To be done ▸
1. In the thread about the Jarrah bud vase, what did harrysin do after the high gloss lacquer finish didn't look right?
2. Rewrite the part of the Jarrah bud vase thread between "Here is the" and "(Mar 31, 2006)", inclusive, swapping "high gloss lacquer" for "satin lacquer".

# Jarrah bud vase #2



## harrysin (Jan 15, 2007)

Here is the second of a series of three different shaped Jarrah bud vases. I finished this one in high gloss lacquer but it didn't look right so I sanded it and polished with wax polish to give it a very smooth feel. I'm going to make a third one then hopefully I'll be ready to try a shapely full size vase.


----------



## vikingcraftsman (Mar 31, 2006)

Cool Harry, Now for some nice dahlias to go in it.


----------



## Mike (Nov 22, 2004)

I will be watching my mailbox Harry.


----------



## BigJimAK (Mar 13, 2009)

Mighty nice work, Harry!!!


----------



## BernieW (Sep 12, 2006)

Another beauty Harry. I think you have got those down pretty good.


----------



## papawd (Jan 5, 2011)

Nice Job, Make me one with a Jenie to pop out


----------



## kmpres (Feb 13, 2010)

Very nice work, Harry. I bought a lathe 25 years ago and never once turned it on. For years I didn't have the space, now I don't have the time, but you've inspired me to get to it now for sure. Tell me, how did you go from picture 5 to picture 6? Did you use a steady-rest to turn the mouth? And how did you hollow the inside?


----------



## crowie (Apr 14, 2011)

Very nice work Harry especially when the timber was headed for the fire place.
The "jarrah" has a beautiful colour & grain, well done.
Cheers, crowie.


----------



## gbello (Nov 12, 2009)

Harry:

Really nice job.


----------



## harrysin (Jan 15, 2007)

kmpres said:


> Very nice work, Harry. I bought a lathe 25 years ago and never once turned it on. For years I didn't have the space, now I don't have the time, but you've inspired me to get to it now for sure. Tell me, how did you go from picture 5 to picture 6? Did you use a steady-rest to turn the mouth? And how did you hollow the inside?

Data ▸
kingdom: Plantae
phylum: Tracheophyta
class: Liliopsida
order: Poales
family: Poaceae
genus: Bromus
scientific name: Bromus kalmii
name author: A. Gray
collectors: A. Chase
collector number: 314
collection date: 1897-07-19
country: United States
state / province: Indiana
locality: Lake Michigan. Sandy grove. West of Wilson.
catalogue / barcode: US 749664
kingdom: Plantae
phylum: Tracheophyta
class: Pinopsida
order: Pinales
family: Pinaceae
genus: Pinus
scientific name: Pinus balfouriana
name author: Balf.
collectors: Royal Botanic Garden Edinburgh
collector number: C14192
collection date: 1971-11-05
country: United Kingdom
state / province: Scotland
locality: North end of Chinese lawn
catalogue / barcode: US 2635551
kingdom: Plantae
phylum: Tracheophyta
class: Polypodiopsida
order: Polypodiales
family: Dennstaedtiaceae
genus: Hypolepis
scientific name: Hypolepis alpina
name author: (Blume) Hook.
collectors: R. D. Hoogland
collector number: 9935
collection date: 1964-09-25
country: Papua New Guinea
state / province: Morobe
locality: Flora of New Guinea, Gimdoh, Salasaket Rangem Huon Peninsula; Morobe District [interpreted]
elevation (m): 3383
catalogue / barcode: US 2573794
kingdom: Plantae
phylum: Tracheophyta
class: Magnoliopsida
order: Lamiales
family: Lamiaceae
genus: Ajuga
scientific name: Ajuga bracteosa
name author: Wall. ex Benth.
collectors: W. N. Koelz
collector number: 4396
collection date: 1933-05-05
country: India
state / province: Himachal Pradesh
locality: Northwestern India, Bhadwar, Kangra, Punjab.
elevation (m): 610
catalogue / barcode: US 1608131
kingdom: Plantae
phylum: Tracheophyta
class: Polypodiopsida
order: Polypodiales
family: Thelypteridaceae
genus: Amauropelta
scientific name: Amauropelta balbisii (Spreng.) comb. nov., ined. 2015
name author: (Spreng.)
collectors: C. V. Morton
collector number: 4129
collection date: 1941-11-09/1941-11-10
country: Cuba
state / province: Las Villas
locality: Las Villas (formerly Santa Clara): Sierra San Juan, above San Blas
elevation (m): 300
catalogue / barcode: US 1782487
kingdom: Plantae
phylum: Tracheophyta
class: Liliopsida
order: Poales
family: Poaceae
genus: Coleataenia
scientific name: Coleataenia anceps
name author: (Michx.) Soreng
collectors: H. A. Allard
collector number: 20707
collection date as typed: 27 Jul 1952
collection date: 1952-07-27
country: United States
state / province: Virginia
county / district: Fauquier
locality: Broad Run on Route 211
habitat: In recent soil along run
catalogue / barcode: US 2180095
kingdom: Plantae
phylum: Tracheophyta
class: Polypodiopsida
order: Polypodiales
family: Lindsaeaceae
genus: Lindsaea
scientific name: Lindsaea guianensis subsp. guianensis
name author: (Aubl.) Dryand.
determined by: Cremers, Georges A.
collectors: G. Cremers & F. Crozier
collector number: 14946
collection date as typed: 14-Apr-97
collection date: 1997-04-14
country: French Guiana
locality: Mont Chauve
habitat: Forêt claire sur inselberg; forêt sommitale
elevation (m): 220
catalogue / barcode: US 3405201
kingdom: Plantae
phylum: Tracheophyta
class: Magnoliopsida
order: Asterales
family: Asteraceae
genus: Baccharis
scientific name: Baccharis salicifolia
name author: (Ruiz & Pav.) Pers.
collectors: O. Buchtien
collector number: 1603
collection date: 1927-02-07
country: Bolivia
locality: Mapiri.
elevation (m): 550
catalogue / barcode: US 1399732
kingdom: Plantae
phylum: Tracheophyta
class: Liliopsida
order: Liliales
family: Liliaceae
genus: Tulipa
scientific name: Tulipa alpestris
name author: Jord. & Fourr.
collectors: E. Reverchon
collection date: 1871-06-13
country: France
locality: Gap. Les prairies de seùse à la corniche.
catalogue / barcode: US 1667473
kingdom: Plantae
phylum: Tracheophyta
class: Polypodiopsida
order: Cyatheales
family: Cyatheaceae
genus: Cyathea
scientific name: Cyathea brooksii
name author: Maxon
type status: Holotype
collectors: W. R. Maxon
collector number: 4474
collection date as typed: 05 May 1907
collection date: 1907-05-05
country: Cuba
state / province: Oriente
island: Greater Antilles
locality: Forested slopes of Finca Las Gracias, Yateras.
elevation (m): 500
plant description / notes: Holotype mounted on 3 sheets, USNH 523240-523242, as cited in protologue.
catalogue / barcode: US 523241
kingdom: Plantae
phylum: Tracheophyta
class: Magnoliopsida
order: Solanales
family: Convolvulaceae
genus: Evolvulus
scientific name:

Full solutions ▸
1. He sanded it and polished it with wax polish to give it a very smooth feel.

2.
Here is the second of a series of three different shaped Jarrah bud vases. I finished this one in satin lacquer but it didn't look right so I sanded it and polished with wax polish to give it a very smooth feel. I'm going to make a third one then hopefully I'll be ready to try a shapely full size vase.


----------



## vikingcraftsman (Mar 31, 2006)